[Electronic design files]
__________________________________________________

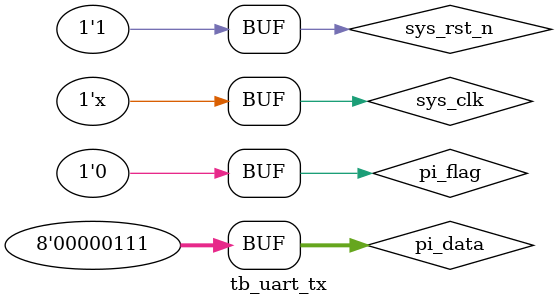
<source format=v>
`timescale  1ns/1ns

module  tb_uart_tx();

//********************************************************************//
//****************** Parameter and Internal Signal *******************//
//********************************************************************//
//reg   define
reg         sys_clk;
reg         sys_rst_n;
reg [7:0]   pi_data;
reg         pi_flag;

//wire  define
wire        tx;

//********************************************************************//
//***************************** Main Code ****************************//
//********************************************************************//
//初始化系统时钟、全局复位
initial begin
        sys_clk    = 1'b1;
        sys_rst_n <= 1'b0;
        #20;
        sys_rst_n <= 1'b1;
end

//模拟发送7次数据，分别为0~7
initial begin
        pi_data <= 8'b0;
        pi_flag <= 1'b0;
        #200
        //发送数据0
        pi_data <= 8'd0;
        pi_flag <= 1'b1;
        #20
        pi_flag <= 1'b0;
//每发送1bit数据需要5208个时钟周期，一帧数据为10bit
//所以需要数据延时(5208*20*10)后再产生下一个数据
        #(5208*20*10);
        //发送数据1
        pi_data <= 8'd1;
        pi_flag <= 1'b1;
        #20
        pi_flag <= 1'b0;
        #(5208*20*10);
        //发送数据2
        pi_data <= 8'd2;
        pi_flag <= 1'b1;
        #20
        pi_flag <= 1'b0;
        #(5208*20*10);
        //发送数据3
        pi_data <= 8'd3;
        pi_flag <= 1'b1;
        #20
        pi_flag <= 1'b0;
        #(5208*20*10);
        //发送数据4
        pi_data <= 8'd4;
        pi_flag <= 1'b1;
        #20
        pi_flag <= 1'b0;
        #(5208*20*10);
        //发送数据5
        pi_data <= 8'd5;
        pi_flag <= 1'b1;
        #20
        pi_flag <= 1'b0;
        #(5208*20*10);
        //发送数据6
        pi_data <= 8'd6;
        pi_flag <= 1'b1;
        #20
        pi_flag <= 1'b0;
        #(5208*20*10);
        //发送数据7
        pi_data <= 8'd7;
        pi_flag <= 1'b1;
        #20
        pi_flag <= 1'b0;
end

//sys_clk:每10ns电平翻转一次，产生一个50MHz的时钟信号
always #10 sys_clk = ~sys_clk;

//********************************************************************//
//*************************** Instantiation **************************//
//********************************************************************//
//------------------------uart_rx_inst------------------------
uart_tx uart_tx_inst(
        .sys_clk    (sys_clk    ),  //input           sys_clk
        .sys_rst_n  (sys_rst_n  ),  //input           sys_rst_n
        .pi_data    (pi_data    ),  //output  [7:0]   pi_data
        .pi_flag    (pi_flag    ),  //output          pi_flag

        .tx         (tx         )   //input           tx
);

endmodule

</source>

__________________________________________________

- To do:
Copy out, from the data above, every line holding the word "output".

- Worked solution:
        .pi_data    (pi_data    ),  //output  [7:0]   pi_data
        .pi_flag    (pi_flag    ),  //output          pi_flag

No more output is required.